Le gouvernement congolais, représenté par la ministre de la Promotion de la femme, a saisi l’occasion pour réaffirmer son soutien à des politiques publiques « réceptives au genre ». Cette déclaration, remarquée par les délégations étrangères, vient renforcer l’image d’un Congo‐Brazzaville engagé dans la modernisation de son cadre législatif, en cohérence avec les engagements pris lors du Forum Génération Égalité de Paris en 2021.

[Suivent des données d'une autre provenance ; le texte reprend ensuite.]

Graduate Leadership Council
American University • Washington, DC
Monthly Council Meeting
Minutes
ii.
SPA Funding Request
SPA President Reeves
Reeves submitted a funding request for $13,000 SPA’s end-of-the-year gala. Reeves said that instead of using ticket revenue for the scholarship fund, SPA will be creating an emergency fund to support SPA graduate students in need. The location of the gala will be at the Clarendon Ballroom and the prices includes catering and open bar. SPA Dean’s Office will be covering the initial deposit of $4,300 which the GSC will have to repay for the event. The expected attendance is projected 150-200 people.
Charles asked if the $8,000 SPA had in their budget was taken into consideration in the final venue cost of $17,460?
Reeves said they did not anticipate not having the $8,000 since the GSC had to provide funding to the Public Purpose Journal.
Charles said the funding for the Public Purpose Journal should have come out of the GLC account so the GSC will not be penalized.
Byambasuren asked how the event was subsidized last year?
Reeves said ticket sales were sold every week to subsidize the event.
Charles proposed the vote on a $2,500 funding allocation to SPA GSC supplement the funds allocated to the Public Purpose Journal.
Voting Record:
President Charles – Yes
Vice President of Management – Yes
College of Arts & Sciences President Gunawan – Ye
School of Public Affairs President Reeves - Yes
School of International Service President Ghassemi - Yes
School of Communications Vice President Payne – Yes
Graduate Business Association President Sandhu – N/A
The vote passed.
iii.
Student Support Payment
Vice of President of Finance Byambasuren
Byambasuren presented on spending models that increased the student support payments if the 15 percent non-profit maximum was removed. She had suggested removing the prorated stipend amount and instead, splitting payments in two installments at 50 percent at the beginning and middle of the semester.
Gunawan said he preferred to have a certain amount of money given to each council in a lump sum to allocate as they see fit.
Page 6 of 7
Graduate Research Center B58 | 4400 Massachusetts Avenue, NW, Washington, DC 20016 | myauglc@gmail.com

Le hackathon féminin, laboratoire d’innovations africaines
Point d’orgue des trois jours, le hackathon réservé aux jeunes codeuses a transformé l’arène diplomatique en atelier d’innovation. Pendant vingt‐quatre heures, une trentaine de participantes venues de six pays d’Afrique centrale ont élaboré des prototypes destinés à répondre aux défis spécifiques des communautés locales : application de suivi de grossesse en zone rurale, plateforme de micro‐crédit pour artisanes ou encore solution d’accessibilité pour étudiantes vivantes avec handicap.

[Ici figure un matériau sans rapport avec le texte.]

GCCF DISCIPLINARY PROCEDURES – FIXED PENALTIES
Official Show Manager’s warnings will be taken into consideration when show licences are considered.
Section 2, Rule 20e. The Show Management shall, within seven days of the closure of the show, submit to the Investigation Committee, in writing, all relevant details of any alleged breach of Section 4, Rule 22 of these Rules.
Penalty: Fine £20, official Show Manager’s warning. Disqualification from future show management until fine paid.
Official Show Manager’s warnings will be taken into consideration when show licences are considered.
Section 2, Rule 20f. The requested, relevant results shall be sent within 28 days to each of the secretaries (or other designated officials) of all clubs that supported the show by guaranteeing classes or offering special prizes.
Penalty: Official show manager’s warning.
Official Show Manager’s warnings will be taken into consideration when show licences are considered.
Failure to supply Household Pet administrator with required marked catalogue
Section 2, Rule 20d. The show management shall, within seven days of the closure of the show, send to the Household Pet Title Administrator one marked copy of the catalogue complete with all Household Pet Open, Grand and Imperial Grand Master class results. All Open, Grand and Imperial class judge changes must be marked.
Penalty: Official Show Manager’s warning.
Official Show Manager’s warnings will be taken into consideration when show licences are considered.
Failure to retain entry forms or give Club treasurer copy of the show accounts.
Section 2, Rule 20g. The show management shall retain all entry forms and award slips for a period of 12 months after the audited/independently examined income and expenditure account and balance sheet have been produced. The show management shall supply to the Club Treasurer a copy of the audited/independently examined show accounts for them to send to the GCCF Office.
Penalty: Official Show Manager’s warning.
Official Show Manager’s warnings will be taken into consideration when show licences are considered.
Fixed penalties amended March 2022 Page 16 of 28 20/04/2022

À l’issue des présentations, le jury présidé par la Fédération des agences francophones de l’intelligence artificielle a salué « la rigueur algorithmique et la pertinence sociétale » des projets. Au‐delà des récompenses symboliques, les lauréates bénéficieront d’un accompagnement technique du Centre africain de recherche sur l’innovation numérique, basé à Oyo, signe que l’écosystème congolais se structure autour des ambitions nationales de transformation numérique (Plan national de développement 2022-2026).

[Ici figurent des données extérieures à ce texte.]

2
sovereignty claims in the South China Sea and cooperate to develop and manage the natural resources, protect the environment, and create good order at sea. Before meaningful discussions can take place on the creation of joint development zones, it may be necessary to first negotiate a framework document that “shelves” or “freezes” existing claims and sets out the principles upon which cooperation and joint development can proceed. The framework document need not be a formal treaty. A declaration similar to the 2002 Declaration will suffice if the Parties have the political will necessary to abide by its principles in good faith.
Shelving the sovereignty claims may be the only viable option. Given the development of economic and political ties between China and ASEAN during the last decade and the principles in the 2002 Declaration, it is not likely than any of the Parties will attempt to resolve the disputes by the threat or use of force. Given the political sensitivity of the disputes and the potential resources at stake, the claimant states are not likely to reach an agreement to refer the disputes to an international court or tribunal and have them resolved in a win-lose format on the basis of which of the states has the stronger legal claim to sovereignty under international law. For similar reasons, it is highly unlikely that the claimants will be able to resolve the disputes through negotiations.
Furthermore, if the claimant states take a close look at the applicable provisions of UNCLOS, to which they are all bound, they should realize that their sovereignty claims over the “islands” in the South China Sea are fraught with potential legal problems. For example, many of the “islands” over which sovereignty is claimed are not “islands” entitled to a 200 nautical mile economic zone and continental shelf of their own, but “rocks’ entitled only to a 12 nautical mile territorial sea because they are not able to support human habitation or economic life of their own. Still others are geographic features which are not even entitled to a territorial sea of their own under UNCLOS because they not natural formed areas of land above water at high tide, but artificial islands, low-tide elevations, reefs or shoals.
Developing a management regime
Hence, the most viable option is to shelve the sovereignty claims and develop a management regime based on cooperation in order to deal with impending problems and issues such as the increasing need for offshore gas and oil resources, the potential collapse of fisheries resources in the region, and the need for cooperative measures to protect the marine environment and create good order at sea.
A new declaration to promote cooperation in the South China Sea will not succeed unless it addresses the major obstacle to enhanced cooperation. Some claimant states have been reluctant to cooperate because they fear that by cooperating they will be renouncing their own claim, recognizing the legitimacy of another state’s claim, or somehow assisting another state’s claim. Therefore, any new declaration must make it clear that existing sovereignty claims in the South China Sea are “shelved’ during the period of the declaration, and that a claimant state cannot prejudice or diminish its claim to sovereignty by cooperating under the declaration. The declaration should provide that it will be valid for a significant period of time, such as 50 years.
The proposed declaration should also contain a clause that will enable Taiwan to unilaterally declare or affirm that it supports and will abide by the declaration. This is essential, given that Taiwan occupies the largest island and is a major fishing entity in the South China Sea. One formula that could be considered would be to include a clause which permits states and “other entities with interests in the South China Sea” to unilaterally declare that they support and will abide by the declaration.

Le format hackathon, souvent associé aux hubs de Nairobi ou de Lagos, trouve ainsi une déclinaison singulière à Brazzaville. Il conforte l’idée, exprimée par plusieurs ambassadeurs présents, qu’un capital d’ingéniosité demeure sous‐exploité lorsqu’il s’agit des femmes africaines dans les filières STEM. Pour la représentante de la Banque africaine de développement, « chaque ligne de code écrite par une jeune Congolaise est une ligne de prospérité inscrite dans l’avenir du continent ».
Inclusion, handicap et prise de décision : enjeux stratégiques
Au-delà du numérique, les tables rondes ont ouvert un chantier délicat : l’intégration systématique des personnes vivant avec handicap dans les processus décisionnels. Cette thématique, longtemps périphérique dans les forums africains, a été abordée sous l’angle des obligations internationales, notamment la Convention relative aux droits des personnes handicapées ratifiée par la République du Congo en 2014.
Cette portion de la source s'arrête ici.